==== The records ====

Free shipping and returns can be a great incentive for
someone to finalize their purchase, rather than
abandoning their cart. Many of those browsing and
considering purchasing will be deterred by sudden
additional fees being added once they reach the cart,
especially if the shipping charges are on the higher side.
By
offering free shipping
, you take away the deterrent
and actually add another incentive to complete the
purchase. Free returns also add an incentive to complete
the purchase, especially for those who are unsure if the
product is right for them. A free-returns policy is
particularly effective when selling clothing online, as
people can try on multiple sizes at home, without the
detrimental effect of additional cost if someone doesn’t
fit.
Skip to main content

====

Exercise instructions ->
All lines above containing the string "especially": copy each one.

Solution to this task ->
especially if the shipping charges are on the higher side.
the purchase, especially for those who are unsure if the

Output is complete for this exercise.